A canvas is a tool mainly intended for entrepreneurs to learn and articulate changes to their business model proposition. However, the process carries a risky element in it: exactly the canvas itself, as it appears with its building blocks, suggests potential narratives. Without the right contextualization, a shown canvas is like a cover of a business plan without its pages, which is worse than nothing, exactly because it may suggest things.
While the canvas process allows teams to craft a potential story, the story itself is not really told within its nine blocks. Have you ever felt that a great component of your business idea may in fact live between canvas T and T-1? What if canvas T is what your competition does and T+1 is what you want to do differently? Well, such important building blocks unfortunately may not be present in the most up-to-date canvas that you are trying to send.
Therefore, we must be critical when we send or present a canvas to anyone. First, let’s put ourselves in the shoes of the audience. You are now an investor, a partner in the team. Go out in the wild and pick a canvas of another business. Pick a case of a business that is known and successful. Did you get anything as you read through the building blocks? Do they make sense or do they tell the business model story? If yes, then try again, but this time, pick a case of another successful business, but one that you’ve never heard of before. Does it make sense? Now do the same kind of exercise, but this time, ask some other person to also do this on their own. Now compare both conclusions. Are your conclusions similar at all?
If you arrived at the feeling that someone else’s canvas did not make sense when you read it alone, and that it was missing a lot of contextual data in the narrative, then you have arrived at exactly the purpose of it: To be a tool and not carry the narrative.

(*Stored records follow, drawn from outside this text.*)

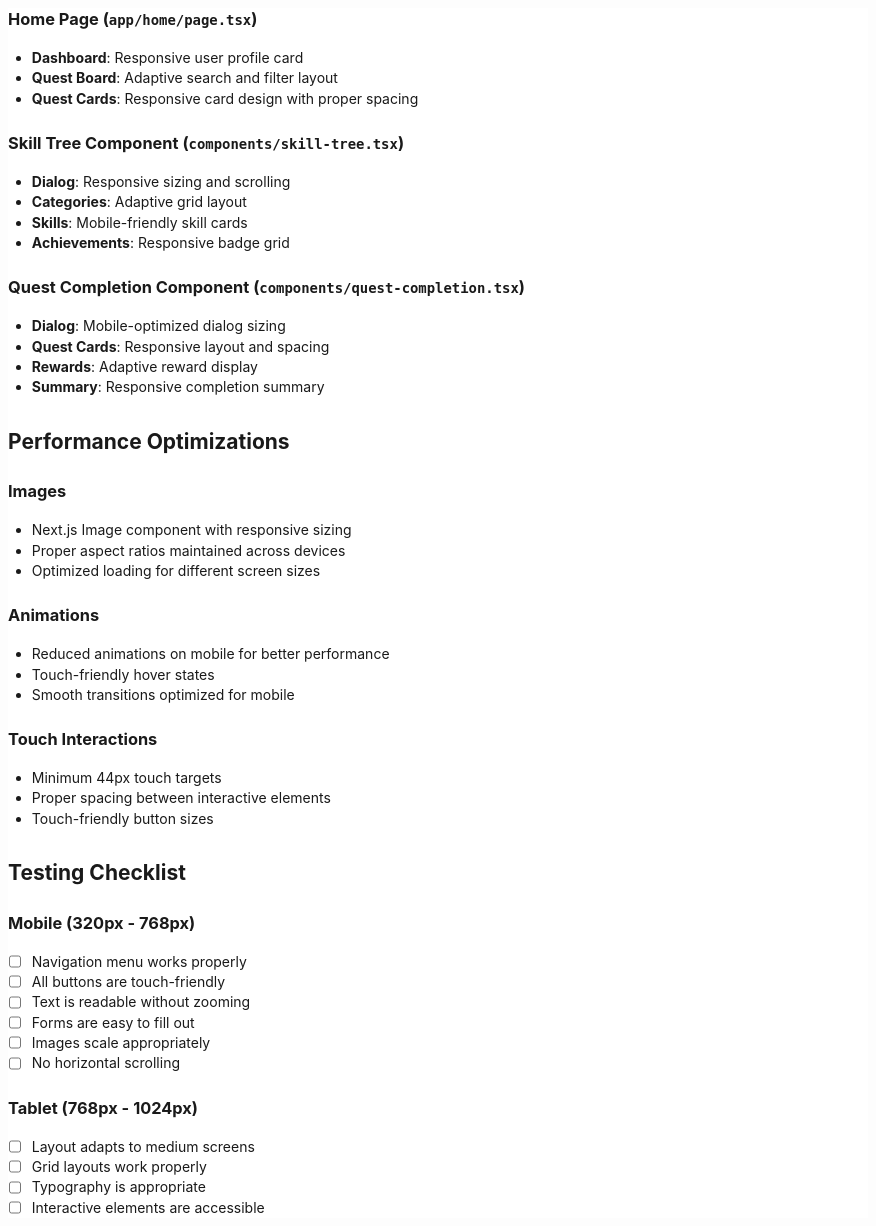 ### Home Page (`app/home/page.tsx`)
- **Dashboard**: Responsive user profile card
- **Quest Board**: Adaptive search and filter layout
- **Quest Cards**: Responsive card design with proper spacing

### Skill Tree Component (`components/skill-tree.tsx`)
- **Dialog**: Responsive sizing and scrolling
- **Categories**: Adaptive grid layout
- **Skills**: Mobile-friendly skill cards
- **Achievements**: Responsive badge grid

### Quest Completion Component (`components/quest-completion.tsx`)
- **Dialog**: Mobile-optimized dialog sizing
- **Quest Cards**: Responsive layout and spacing
- **Rewards**: Adaptive reward display
- **Summary**: Responsive completion summary

## Performance Optimizations

### Images
- Next.js Image component with responsive sizing
- Proper aspect ratios maintained across devices
- Optimized loading for different screen sizes

### Animations
- Reduced animations on mobile for better performance
- Touch-friendly hover states
- Smooth transitions optimized for mobile

### Touch Interactions
- Minimum 44px touch targets
- Proper spacing between interactive elements
- Touch-friendly button sizes

## Testing Checklist

### Mobile (320px - 768px)
- [ ] Navigation menu works properly
- [ ] All buttons are touch-friendly
- [ ] Text is readable without zooming
- [ ] Forms are easy to fill out
- [ ] Images scale appropriately
- [ ] No horizontal scrolling

### Tablet (768px - 1024px)
- [ ] Layout adapts to medium screens
- [ ] Grid layouts work properly
- [ ] Typography is appropriate
- [ ] Interactive elements are accessible

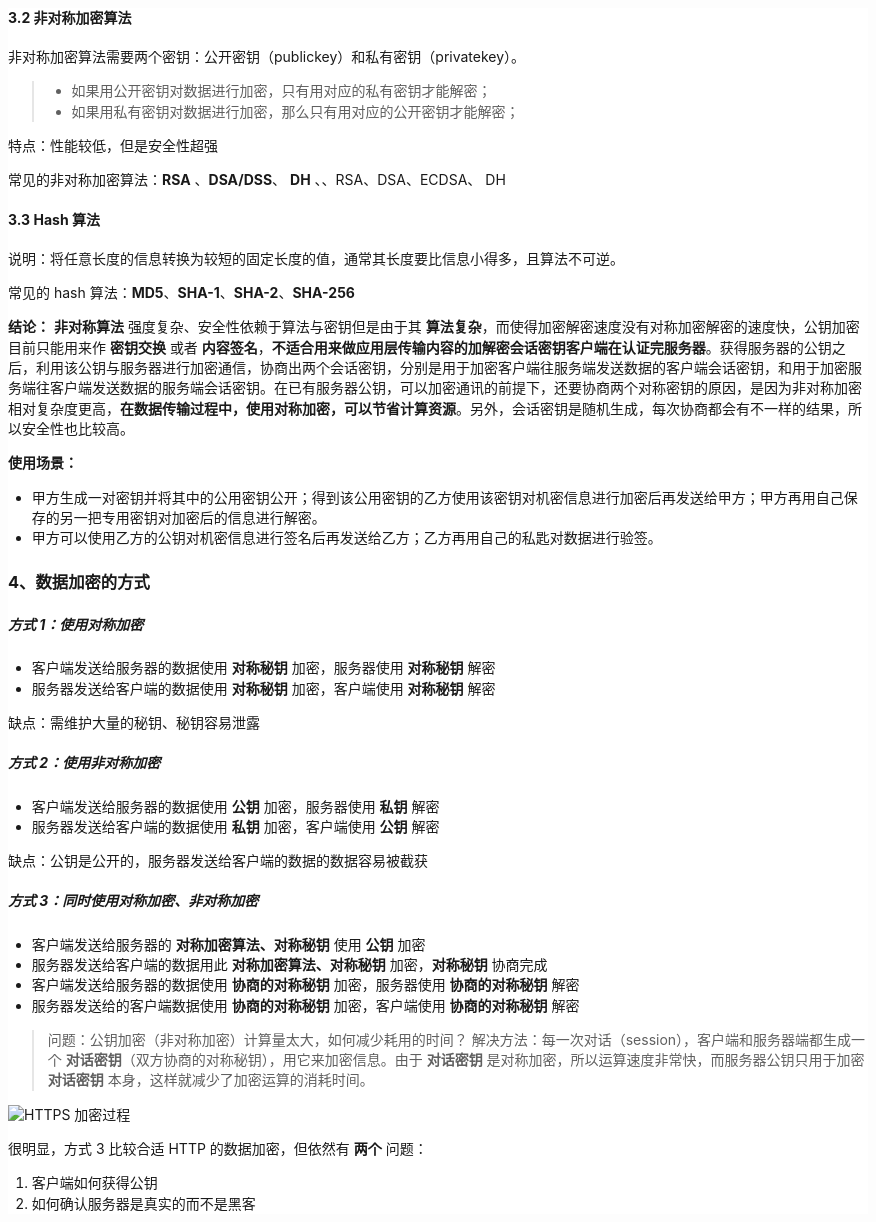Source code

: #### 3.2 非对称加密算法

非对称加密算法需要两个密钥：公开密钥（publickey）和私有密钥（privatekey）。

> * 如果用公开密钥对数据进行加密，只有用对应的私有密钥才能解密；
> * 如果用私有密钥对数据进行加密，那么只有用对应的公开密钥才能解密；

特点：性能较低，但是安全性超强

常见的非对称加密算法：**RSA** 、**DSA/DSS**、 **DH** 、、RSA、DSA、ECDSA、 DH

#### 3.3 Hash 算法

说明：将任意长度的信息转换为较短的固定长度的值，通常其长度要比信息小得多，且算法不可逆。

常见的 hash 算法：**MD5**、**SHA-1**、**SHA-2**、**SHA-256**


**结论：** 
**非对称算法** 强度复杂、安全性依赖于算法与密钥但是由于其 **算法复杂**，而使得加密解密速度没有对称加密解密的速度快，公钥加密目前只能用来作 **密钥交换** 或者 **内容签名**，**不适合用来做应用层传输内容的加解密会话密钥客户端在认证完服务器**。获得服务器的公钥之后，利用该公钥与服务器进行加密通信，协商出两个会话密钥，分别是用于加密客户端往服务端发送数据的客户端会话密钥，和用于加密服务端往客户端发送数据的服务端会话密钥。在已有服务器公钥，可以加密通讯的前提下，还要协商两个对称密钥的原因，是因为非对称加密相对复杂度更高，**在数据传输过程中，使用对称加密，可以节省计算资源**。另外，会话密钥是随机生成，每次协商都会有不一样的结果，所以安全性也比较高。


**使用场景：** 
* 甲方生成一对密钥并将其中的公用密钥公开；得到该公用密钥的乙方使用该密钥对机密信息进行加密后再发送给甲方；甲方再用自己保存的另一把专用密钥对加密后的信息进行解密。
* 甲方可以使用乙方的公钥对机密信息进行签名后再发送给乙方；乙方再用自己的私匙对数据进行验签。

### 4、数据加密的方式

##### 方式 1：**使用对称加密**
* 客户端发送给服务器的数据使用 **对称秘钥** 加密，服务器使用 **对称秘钥** 解密
* 服务器发送给客户端的数据使用 **对称秘钥** 加密，客户端使用 **对称秘钥** 解密

缺点：需维护大量的秘钥、秘钥容易泄露

##### 方式 2：**使用非对称加密**
* 客户端发送给服务器的数据使用 **公钥** 加密，服务器使用 **私钥** 解密
* 服务器发送给客户端的数据使用 **私钥** 加密，客户端使用 **公钥** 解密

缺点：公钥是公开的，服务器发送给客户端的数据的数据容易被截获

##### 方式 3：**同时使用对称加密、非对称加密**
* 客户端发送给服务器的 **对称加密算法、对称秘钥** 使用 **公钥** 加密
* 服务器发送给客户端的数据用此 **对称加密算法、对称秘钥** 加密，**对称秘钥** 协商完成
* 客户端发送给服务器的数据使用 **协商的对称秘钥** 加密，服务器使用 **协商的对称秘钥** 解密
* 服务器发送给的客户端数据使用 **协商的对称秘钥** 加密，客户端使用 **协商的对称秘钥** 解密

> 问题：公钥加密（非对称加密）计算量太大，如何减少耗用的时间？
> 解决方法：每一次对话（session），客户端和服务器端都生成一个 **对话密钥**（双方协商的对称秘钥），用它来加密信息。由于 **对话密钥** 是对称加密，所以运算速度非常快，而服务器公钥只用于加密 **对话密钥** 本身，这样就减少了加密运算的消耗时间。

![HTTPS 加密过程](https://www.wosign.cn/Basic/images/howsslwork_clip_image002.gif)

很明显，方式 3 比较合适 HTTP 的数据加密，但依然有 **两个** 问题：
1. 客户端如何获得公钥
2. 如何确认服务器是真实的而不是黑客
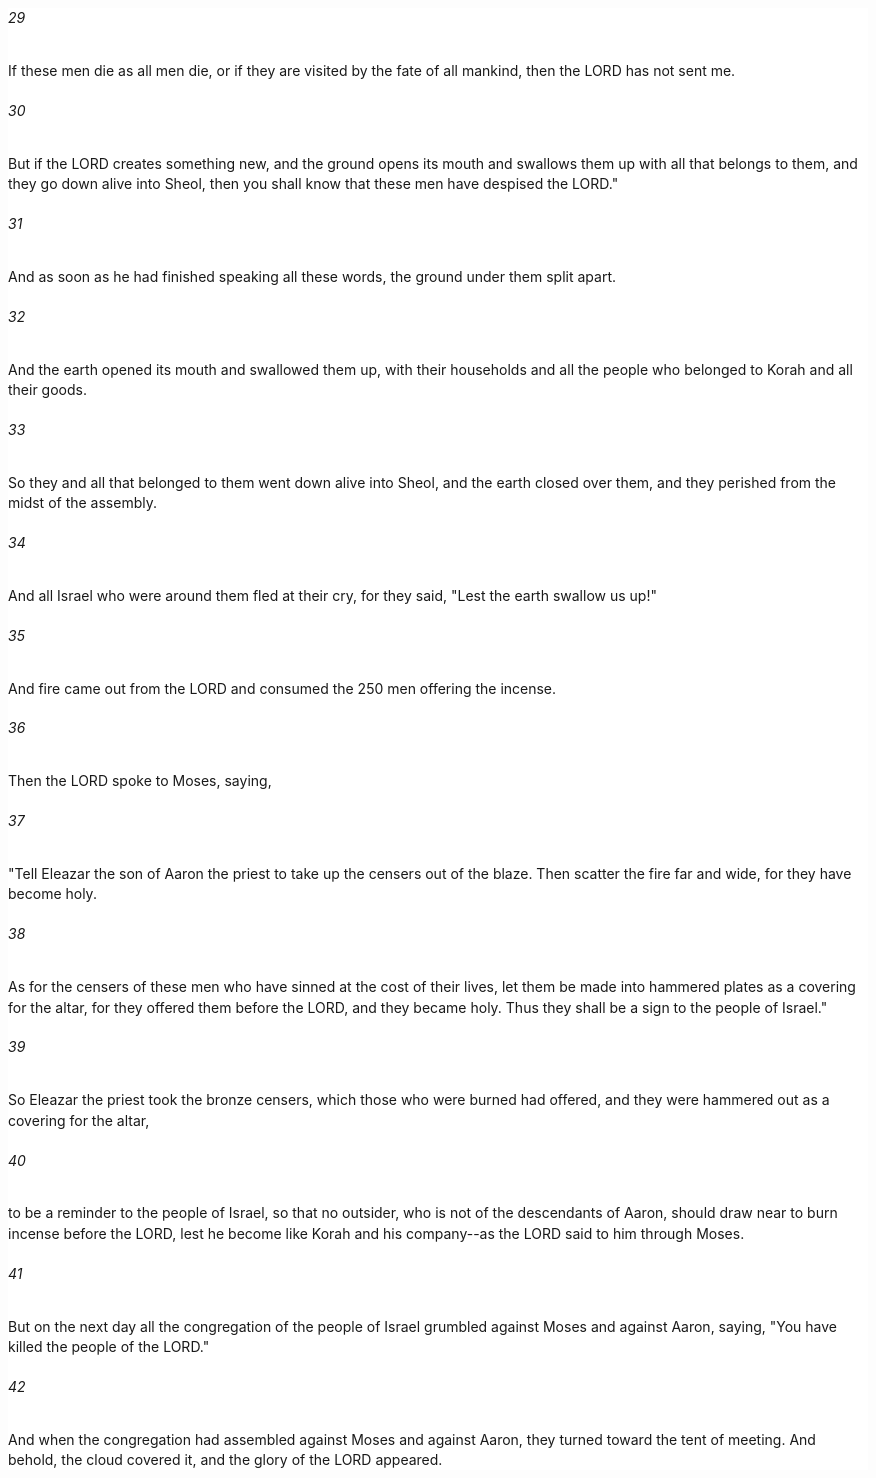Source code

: ###### 29 
If these men die as all men die, or if they are visited by the fate of all mankind, then the LORD has not sent me. 

###### 30 
But if the LORD creates something new, and the ground opens its mouth and swallows them up with all that belongs to them, and they go down alive into Sheol, then you shall know that these men have despised the LORD." 

###### 31 
And as soon as he had finished speaking all these words, the ground under them split apart. 

###### 32 
And the earth opened its mouth and swallowed them up, with their households and all the people who belonged to Korah and all their goods. 

###### 33 
So they and all that belonged to them went down alive into Sheol, and the earth closed over them, and they perished from the midst of the assembly. 

###### 34 
And all Israel who were around them fled at their cry, for they said, "Lest the earth swallow us up!" 

###### 35 
And fire came out from the LORD and consumed the 250 men offering the incense. 

###### 36 
Then the LORD spoke to Moses, saying, 

###### 37 
"Tell Eleazar the son of Aaron the priest to take up the censers out of the blaze. Then scatter the fire far and wide, for they have become holy. 

###### 38 
As for the censers of these men who have sinned at the cost of their lives, let them be made into hammered plates as a covering for the altar, for they offered them before the LORD, and they became holy. Thus they shall be a sign to the people of Israel." 

###### 39 
So Eleazar the priest took the bronze censers, which those who were burned had offered, and they were hammered out as a covering for the altar, 

###### 40 
to be a reminder to the people of Israel, so that no outsider, who is not of the descendants of Aaron, should draw near to burn incense before the LORD, lest he become like Korah and his company--as the LORD said to him through Moses. 

###### 41 
But on the next day all the congregation of the people of Israel grumbled against Moses and against Aaron, saying, "You have killed the people of the LORD." 

###### 42 
And when the congregation had assembled against Moses and against Aaron, they turned toward the tent of meeting. And behold, the cloud covered it, and the glory of the LORD appeared.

The investor role in this essay is a critical mindset, an opportunity, or a reflection. We should put ourselves in the mindset of an audience that is interested in knowing the narrative, in understanding the risks with a truth-seeking mentality.
If we go back to seeing the canvas as a process, and look at it as a tool, it should better serve as a story builder, not as a storyteller. The core purpose of a canvas is to allow learning and to be a helping process in the evolution of a proposition. Going off of this premise, it follows that a business model canvas can even help a team to give up a proposition. When your team recognizes these nuances, your team starts to see the true potential of the canvas and how dangerous it can be when used irresponsibly.
That is a point that many entrepreneurs get wrong — they forget that the canvas is a helping tool for their teams, not their ideas. They run into the narrative trap; as if the current state of their canvas is the last best revision of “The business”. The behavior of always looking to the current canvas can be the key to a disaster, exactly because it does not state the critical recent changes, the inflection points in the story, and so forth.
From a managerial perspective, working in a canvas may display similarities to crafting a report. As stated by Intel’s ex-CEO Andy Grove in High Output Management: “Reports are more a medium of self-discipline than a way to communicate information. Writing the report is important; reading it often is not.”
Earlier this year I had the privilege of observing multiple startup teams in an exercise supposed to help them. The instructor asked teams to modify their current canvases based on a given condition. The idea was to boost creativity via introducing some limitation to their stories. As I visited teams, I noticed that very few of them were actually changing their canvas. When I asked one of the CEOs why they were not adding/removing anything, his answer was that it was good enough already.
Perhaps the very merits of the tool’s simplicity were partly influencing them to evolve in one direction and to be trapped or locked into a given story line. But behind such apparent simplicity, the canvas is tricky because of its two components: it’s X, a tool for learning and Y, a tool for communicating a propositional business narrative. Because of these combined components, peers needs to master the nuances and indeed use canvases to narrate, but do it with proper contextualization. Otherwise their canvases can be a weapon being given without a manual.
When your team gets involved in making a lot of canvases, when they start moving towards a learning direction, keep in mind that any current version is not that relevant, especially when looked at it isolated from context. Much more important is the learning that your team arrived at that caused them to incorporate any change.
Are you using the canvas as an opportunity or are you using the tool to make a case of your biased views? Are you using the canvas for liberation or using it to lock a given narrative?